The first, of course, is “fluoride” – and you already know what we think about that. (If not, explore our archives.) The second is “triclosan,” which other research has been found to be incredibly detrimental to both human and environmental health. (In fact, such risks led earlier researchers to conclude that triclosan should not be used in toothpaste, as the risks outweighed any potential dental benefit.)
Here’s how triclosan works: Cells of all sorts are surrounded by a wall of fatty acids, and through a very complex variety of chemical locks and keys, they allow nutrients – and all manner of other substances – into the cell. Triclosan essentially kicks in the fatty acid door, leaving the cell and the door damaged.
The cells in your body are chock full of fatty acids too, and fatty acids are big players in the integrity of your endocrine system, which manages just about everything your body does – healing and regeneration, hormone function, immune function, metabolism, central nervous system, everything. Triclosan appears to be a significant endocrine disruptor.
Triclosan also wreaks havoc on microorganisms that live in the soil, the waterways and the oceans – organisms that everything alive on this planet relies on to live, eat, poop, breed and die, providing food for bigger organisms and chemical byproducts that are critical for the planet’s natural recycling system.
Over time, daily ingestion of triclosan via toothpastes, mouthwashes or the vast array of other products it’s in becomes an onslaught. The chemical does what it does. It doesn’t know the difference between the organism it’s meant to protect from the one it’s there to eradicate.
A 2008 study found that 75% of Americans have remnants of triclosan in their system, appearing in urine, blood and breast milk samples.
The FDA says it has been studying triclosan since the 1970s, just after it was introduced to the market – believe it or don’t – as a pesticide. Independent environmental studies have shown that high doses of triclosan negatively affect growth and reproduction of some fish species. While there are those who challenge these results, cite the old adage “dose makes the poison”: The dose we are dumping into the environment by the overuse of triclosan in everyday life could get pretty high.
Oh, and it does appear to be bioaccumulative, building up in the body over time – even in people who don’t use products containing triclosan.
Understandably – and fortunately – some folks have had enough. Recently, the state of Minnesota banned the sale of products containing triclosan, pressuring manufacturers to bend to consumer will and remove the chemical from all products by 2017.
And slowly but surely, they actually have been.

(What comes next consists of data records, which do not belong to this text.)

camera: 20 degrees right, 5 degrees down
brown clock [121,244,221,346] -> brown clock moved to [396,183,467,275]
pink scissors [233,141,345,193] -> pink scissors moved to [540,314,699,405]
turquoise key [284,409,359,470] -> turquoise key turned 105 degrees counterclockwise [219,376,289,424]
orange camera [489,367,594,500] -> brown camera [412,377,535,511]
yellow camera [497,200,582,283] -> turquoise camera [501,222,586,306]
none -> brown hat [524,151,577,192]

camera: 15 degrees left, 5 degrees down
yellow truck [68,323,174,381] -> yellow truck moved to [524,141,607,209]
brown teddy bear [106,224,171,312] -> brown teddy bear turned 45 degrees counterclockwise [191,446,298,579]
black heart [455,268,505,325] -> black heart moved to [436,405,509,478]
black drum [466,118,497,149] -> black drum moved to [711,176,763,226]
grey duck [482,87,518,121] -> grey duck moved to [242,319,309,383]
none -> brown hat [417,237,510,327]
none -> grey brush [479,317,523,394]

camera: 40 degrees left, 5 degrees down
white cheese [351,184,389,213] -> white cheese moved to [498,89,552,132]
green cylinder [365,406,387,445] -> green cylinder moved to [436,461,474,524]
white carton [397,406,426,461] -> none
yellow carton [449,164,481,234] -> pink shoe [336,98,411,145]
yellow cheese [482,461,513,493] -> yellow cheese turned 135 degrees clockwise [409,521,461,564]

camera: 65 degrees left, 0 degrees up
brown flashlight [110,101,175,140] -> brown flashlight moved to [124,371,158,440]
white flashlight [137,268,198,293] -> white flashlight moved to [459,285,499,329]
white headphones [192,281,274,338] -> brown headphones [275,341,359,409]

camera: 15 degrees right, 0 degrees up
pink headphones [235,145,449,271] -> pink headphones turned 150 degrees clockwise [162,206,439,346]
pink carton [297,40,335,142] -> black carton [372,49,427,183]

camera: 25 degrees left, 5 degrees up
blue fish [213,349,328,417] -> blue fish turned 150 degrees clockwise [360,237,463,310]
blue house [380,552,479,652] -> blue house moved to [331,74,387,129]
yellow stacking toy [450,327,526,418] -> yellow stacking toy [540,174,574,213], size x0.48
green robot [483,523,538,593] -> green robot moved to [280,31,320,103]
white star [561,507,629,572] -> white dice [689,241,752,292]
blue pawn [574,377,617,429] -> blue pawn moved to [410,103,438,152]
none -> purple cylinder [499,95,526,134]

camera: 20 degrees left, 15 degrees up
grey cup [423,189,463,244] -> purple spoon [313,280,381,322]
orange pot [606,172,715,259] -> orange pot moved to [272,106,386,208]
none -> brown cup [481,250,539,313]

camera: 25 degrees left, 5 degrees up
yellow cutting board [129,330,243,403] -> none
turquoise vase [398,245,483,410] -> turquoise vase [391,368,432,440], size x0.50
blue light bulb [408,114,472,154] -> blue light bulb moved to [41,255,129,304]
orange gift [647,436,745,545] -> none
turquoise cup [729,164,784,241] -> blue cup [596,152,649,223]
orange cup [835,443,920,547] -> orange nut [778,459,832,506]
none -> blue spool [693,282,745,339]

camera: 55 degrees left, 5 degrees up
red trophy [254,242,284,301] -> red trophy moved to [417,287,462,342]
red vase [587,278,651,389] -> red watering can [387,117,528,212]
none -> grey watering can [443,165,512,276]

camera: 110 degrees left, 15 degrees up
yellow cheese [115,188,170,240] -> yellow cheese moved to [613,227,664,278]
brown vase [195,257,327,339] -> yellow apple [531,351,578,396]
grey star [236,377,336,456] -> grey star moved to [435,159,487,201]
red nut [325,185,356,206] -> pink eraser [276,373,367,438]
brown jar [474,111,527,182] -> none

The largest national manufacturers and distributors of body care products such as Johnson & Johnson and Proctor and Gamble have already begun phasing it out, all the while making claims that it is perfectly safe. But they know that business is business, and if you want to sell products, you listen to your customers. Public awareness is fueling change in manufacturing processes and hopefully, will lead to healthier, more biocompatible products.